Please rewrite every line of the listing below as a JSON list of strings, one string per line, leaving out any blank lines.

# START OF ENTRIES

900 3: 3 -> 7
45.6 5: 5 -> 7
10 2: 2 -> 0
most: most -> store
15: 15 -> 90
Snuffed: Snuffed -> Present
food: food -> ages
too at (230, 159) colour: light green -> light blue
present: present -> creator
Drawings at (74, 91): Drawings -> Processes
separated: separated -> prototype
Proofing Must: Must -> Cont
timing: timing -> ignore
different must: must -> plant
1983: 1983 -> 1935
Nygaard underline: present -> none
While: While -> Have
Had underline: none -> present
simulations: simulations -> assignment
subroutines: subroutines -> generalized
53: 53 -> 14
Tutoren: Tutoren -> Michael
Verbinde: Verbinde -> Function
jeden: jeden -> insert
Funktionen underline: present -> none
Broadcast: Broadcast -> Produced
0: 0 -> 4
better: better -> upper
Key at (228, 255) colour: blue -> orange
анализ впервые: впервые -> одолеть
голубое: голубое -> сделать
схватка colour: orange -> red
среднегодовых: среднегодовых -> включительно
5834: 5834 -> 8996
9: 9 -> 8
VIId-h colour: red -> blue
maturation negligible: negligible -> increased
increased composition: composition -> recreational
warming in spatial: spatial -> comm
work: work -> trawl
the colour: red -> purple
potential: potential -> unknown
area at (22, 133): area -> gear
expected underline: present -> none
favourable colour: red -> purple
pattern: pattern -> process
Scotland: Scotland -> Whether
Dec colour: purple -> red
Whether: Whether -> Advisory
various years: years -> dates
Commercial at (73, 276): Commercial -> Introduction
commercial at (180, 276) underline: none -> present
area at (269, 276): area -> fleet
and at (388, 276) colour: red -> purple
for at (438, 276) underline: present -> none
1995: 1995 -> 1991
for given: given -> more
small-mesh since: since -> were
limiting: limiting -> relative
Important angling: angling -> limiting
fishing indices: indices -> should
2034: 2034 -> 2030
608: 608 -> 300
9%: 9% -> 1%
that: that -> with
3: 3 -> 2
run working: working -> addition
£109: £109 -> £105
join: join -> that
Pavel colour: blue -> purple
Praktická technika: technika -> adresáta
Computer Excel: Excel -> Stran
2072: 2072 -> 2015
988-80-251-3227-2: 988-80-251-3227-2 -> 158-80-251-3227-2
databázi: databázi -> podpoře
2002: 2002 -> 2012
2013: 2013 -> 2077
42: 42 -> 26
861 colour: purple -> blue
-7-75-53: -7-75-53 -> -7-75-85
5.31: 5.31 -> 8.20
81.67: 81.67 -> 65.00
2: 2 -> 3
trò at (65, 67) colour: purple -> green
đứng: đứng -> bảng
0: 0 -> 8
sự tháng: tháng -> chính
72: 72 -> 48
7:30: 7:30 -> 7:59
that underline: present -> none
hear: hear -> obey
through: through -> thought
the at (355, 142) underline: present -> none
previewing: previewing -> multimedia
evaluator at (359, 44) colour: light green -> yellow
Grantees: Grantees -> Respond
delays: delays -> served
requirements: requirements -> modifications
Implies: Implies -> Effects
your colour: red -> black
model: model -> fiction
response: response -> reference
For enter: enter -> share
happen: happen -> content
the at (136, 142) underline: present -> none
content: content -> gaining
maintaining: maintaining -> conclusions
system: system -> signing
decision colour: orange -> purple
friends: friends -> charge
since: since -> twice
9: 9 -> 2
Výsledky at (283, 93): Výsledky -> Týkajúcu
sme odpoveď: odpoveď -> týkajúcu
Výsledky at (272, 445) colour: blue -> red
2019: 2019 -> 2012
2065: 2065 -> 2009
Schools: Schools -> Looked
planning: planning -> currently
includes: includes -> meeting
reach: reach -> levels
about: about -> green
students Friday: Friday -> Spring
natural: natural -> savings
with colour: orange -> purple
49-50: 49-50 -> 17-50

# END OF ENTRIES

*SOLUTION BELOW*:
[
  "900 3: 3 -> 7",
  "45.6 5: 5 -> 7",
  "10 2: 2 -> 0",
  "most: most -> store",
  "15: 15 -> 90",
  "Snuffed: Snuffed -> Present",
  "food: food -> ages",
  "too at (230, 159) colour: light green -> light blue",
  "present: present -> creator",
  "Drawings at (74, 91): Drawings -> Processes",
  "separated: separated -> prototype",
  "Proofing Must: Must -> Cont",
  "timing: timing -> ignore",
  "different must: must -> plant",
  "1983: 1983 -> 1935",
  "Nygaard underline: present -> none",
  "While: While -> Have",
  "Had underline: none -> present",
  "simulations: simulations -> assignment",
  "subroutines: subroutines -> generalized",
  "53: 53 -> 14",
  "Tutoren: Tutoren -> Michael",
  "Verbinde: Verbinde -> Function",
  "jeden: jeden -> insert",
  "Funktionen underline: present -> none",
  "Broadcast: Broadcast -> Produced",
  "0: 0 -> 4",
  "better: better -> upper",
  "Key at (228, 255) colour: blue -> orange",
  "анализ впервые: впервые -> одолеть",
  "голубое: голубое -> сделать",
  "схватка colour: orange -> red",
  "среднегодовых: среднегодовых -> включительно",
  "5834: 5834 -> 8996",
  "9: 9 -> 8",
  "VIId-h colour: red -> blue",
  "maturation negligible: negligible -> increased",
  "increased composition: composition -> recreational",
  "warming in spatial: spatial -> comm",
  "work: work -> trawl",
  "the colour: red -> purple",
  "potential: potential -> unknown",
  "area at (22, 133): area -> gear",
  "expected underline: present -> none",
  "favourable colour: red -> purple",
  "pattern: pattern -> process",
  "Scotland: Scotland -> Whether",
  "Dec colour: purple -> red",
  "Whether: Whether -> Advisory",
  "various years: years -> dates",
  "Commercial at (73, 276): Commercial -> Introduction",
  "commercial at (180, 276) underline: none -> present",
  "area at (269, 276): area -> fleet",
  "and at (388, 276) colour: red -> purple",
  "for at (438, 276) underline: present -> none",
  "1995: 1995 -> 1991",
  "for given: given -> more",
  "small-mesh since: since -> were",
  "limiting: limiting -> relative",
  "Important angling: angling -> limiting",
  "fishing indices: indices -> should",
  "2034: 2034 -> 2030",
  "608: 608 -> 300",
  "9%: 9% -> 1%",
  "that: that -> with",
  "3: 3 -> 2",
  "run working: working -> addition",
  "£109: £109 -> £105",
  "join: join -> that",
  "Pavel colour: blue -> purple",
  "Praktická technika: technika -> adresáta",
  "Computer Excel: Excel -> Stran",
  "2072: 2072 -> 2015",
  "988-80-251-3227-2: 988-80-251-3227-2 -> 158-80-251-3227-2",
  "databázi: databázi -> podpoře",
  "2002: 2002 -> 2012",
  "2013: 2013 -> 2077",
  "42: 42 -> 26",
  "861 colour: purple -> blue",
  "-7-75-53: -7-75-53 -> -7-75-85",
  "5.31: 5.31 -> 8.20",
  "81.67: 81.67 -> 65.00",
  "2: 2 -> 3",
  "trò at (65, 67) colour: purple -> green",
  "đứng: đứng -> bảng",
  "0: 0 -> 8",
  "sự tháng: tháng -> chính",
  "72: 72 -> 48",
  "7:30: 7:30 -> 7:59",
  "that underline: present -> none",
  "hear: hear -> obey",
  "through: through -> thought",
  "the at (355, 142) underline: present -> none",
  "previewing: previewing -> multimedia",
  "evaluator at (359, 44) colour: light green -> yellow",
  "Grantees: Grantees -> Respond",
  "delays: delays -> served",
  "requirements: requirements -> modifications",
  "Implies: Implies -> Effects",
  "your colour: red -> black",
  "model: model -> fiction",
  "response: response -> reference",
  "For enter: enter -> share",
  "happen: happen -> content",
  "the at (136, 142) underline: present -> none",
  "content: content -> gaining",
  "maintaining: maintaining -> conclusions",
  "system: system -> signing",
  "decision colour: orange -> purple",
  "friends: friends -> charge",
  "since: since -> twice",
  "9: 9 -> 2",
  "Výsledky at (283, 93): Výsledky -> Týkajúcu",
  "sme odpoveď: odpoveď -> týkajúcu",
  "Výsledky at (272, 445) colour: blue -> red",
  "2019: 2019 -> 2012",
  "2065: 2065 -> 2009",
  "Schools: Schools -> Looked",
  "planning: planning -> currently",
  "includes: includes -> meeting",
  "reach: reach -> levels",
  "about: about -> green",
  "students Friday: Friday -> Spring",
  "natural: natural -> savings",
  "with colour: orange -> purple",
  "49-50: 49-50 -> 17-50"
]